Three different ways to allocate people

by Thomas A. Limoncelli

Today I realize that I've seen three very different ways to allocate people to projects. While each is very different, each project was profoundly helped by the use of the particular method. I thought I'd record them here so I can remember them better.

I can't take credit for these ideas. While I've anonymized these anecdotes, I can assure you that they are examples of people much smart than me.

Anecdote 1. Take a project, give everyone a different piece, and try to get it all done.

This is pretty traditional. It makes sense in the modern division-of-labor society we seem to live in. Everyone worked in parallel and got their piece done.

Anecdote 2. Take a project, break it into milestones, and have everyone work on a milestone as a group until it is done. Then move to the next milestone.

Once I was involved in a major software project. The next release was going to have a lot of new features. After some analysis, someone realized a better way to do the development would be to break the features into three groups based on the part of the system they affected. They would do three releases, one for each group of features. Marketing could just ship the last release or ship intervening releases if it made them happy. The important part is that the entire team was focused on getting each milestone done correctly rather than being scattered about. Everyone could help everyone because they were all focused on the same part of the system. QA could test each milestone better because they knew to do the heavy testing on the part of the system being modified. QA also liked this plan because they could test milestone 1 while milestone 2 was being worked on. Ah parallelism. Also, instead of having to do a lot of testing at the end, they would be doing heavy testing of group 3, and simple retesting of the previously tested parts. This reduced the chance that they would be blamed for delaying the ship date. It opened opportunities for more parallelism in other areas too.

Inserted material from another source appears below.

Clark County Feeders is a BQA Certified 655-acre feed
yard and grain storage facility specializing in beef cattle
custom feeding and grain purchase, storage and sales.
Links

Management bought into the idea and the project was very successful. Interestingly, however, if upper management hadn't bought into the plan it wouldn't have mattered because the developers could have done it under the radar... the only difference is that the customers would only have seen one release.

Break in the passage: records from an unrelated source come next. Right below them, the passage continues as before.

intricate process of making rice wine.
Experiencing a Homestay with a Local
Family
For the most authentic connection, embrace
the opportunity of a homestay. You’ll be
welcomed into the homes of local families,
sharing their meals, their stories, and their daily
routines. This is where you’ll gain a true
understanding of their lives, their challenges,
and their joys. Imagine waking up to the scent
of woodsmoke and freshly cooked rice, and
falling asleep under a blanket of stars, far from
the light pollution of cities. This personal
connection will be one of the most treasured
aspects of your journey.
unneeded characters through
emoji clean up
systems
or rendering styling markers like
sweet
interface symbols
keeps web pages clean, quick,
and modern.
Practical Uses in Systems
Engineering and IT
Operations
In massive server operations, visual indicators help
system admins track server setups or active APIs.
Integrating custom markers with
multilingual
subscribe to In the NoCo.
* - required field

Anecdote 3. Take your best people and put them on the most difficult problem. When they are done, move them to the next biggest problem. Keep moving them until your biggest problems are quite minor.

A person was hired to manage an IT team that spanned 3 areas. We'll call them Area A, B and C. The systems and networks in each area were a disaster. Users weren't getting their requests done in a timely manner and outages were frequent. After a month he saw quite clearly that one area was more messed up than all the others. While his predecessor had her office in Area C, it was Area A that needed the most work. Thus, he broke with tradition and moved his office to be in Area A's building. He moved two of his top team members to this building (one was already there, struggling with the chaos) and focused on fixing the problems there. After a while things were stabilized and much improved. Then he moved his office to Area B and took those two top team members with him. They repeated their success in Area B. Finally they were able to move to Area C. By focusing concentrated effort to the places where the biggest impact could be made (rather than doing the easiest segment first), he was able to create the biggest positive change quickly. By bringing the best people on his team to the task, he reduced the risk of failure. By using the same people for all three segments, he was able to have a team that learned and improved as they moved on, getting better each time rather than repeating the same mistakes over and over.

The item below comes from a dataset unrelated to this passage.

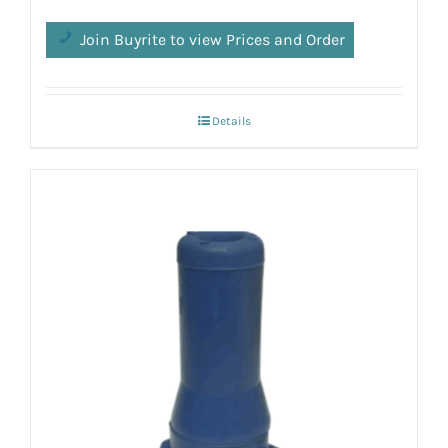
Join Buyrite to view Prices and Order
Details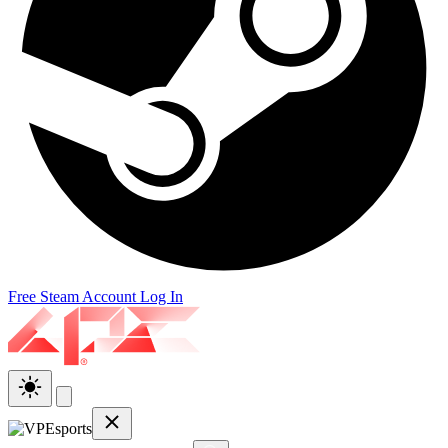
Free Steam Account
Log In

When it comes to allocating people for projects I'm sure there are many other ways to do it. I'd be interested in hearing your thoughts.

Comments? Suggestions? Recipes?


2005-12-06 06:49:26
Playing to strengths vs Forcing growth

When it comes to allocating individual work units to people, I go back and forth between these two methods.

Playing to strengths means assigning issues to people that lie within their comfort zones or are topics they prefer to work in. Bob may be more than competent enough for both the database design and the analog sensor interface, but he prefers to work on DBs, so I give him that part. This assumes, of course, I've got someone else to do the analog stuff.

Bottom line: people are happy when they do things they like - if happiness and job satisfaction are important metrics at your organization, then this is something to consider.

Forcing growth means deliberately assigning tasks to people where they aren't the top dog. This does four things:

  • It makes them uncomfortable, thus encouraging most people to work faster, so they can go back to something they like. You have to watch out for the people who procrastinate when they're uncomfortable: don't stretch them too far, and make sure they're teamed up with someone to help them out.

  • It forces them to learn and to pay attention, rather than letting them go through the motions with the stale and familiar. This does a lot to prevent lazy mistakes.

  • It encourages outside-the-box thinking. Concepts and analogies and thought processes from one discipline can help find new and better ways to do things in another discipline.

  • It forces them to collaborate with each other when they hit sticky problems.

If innovation, professional growth, and team building are important metrics, then use this technique.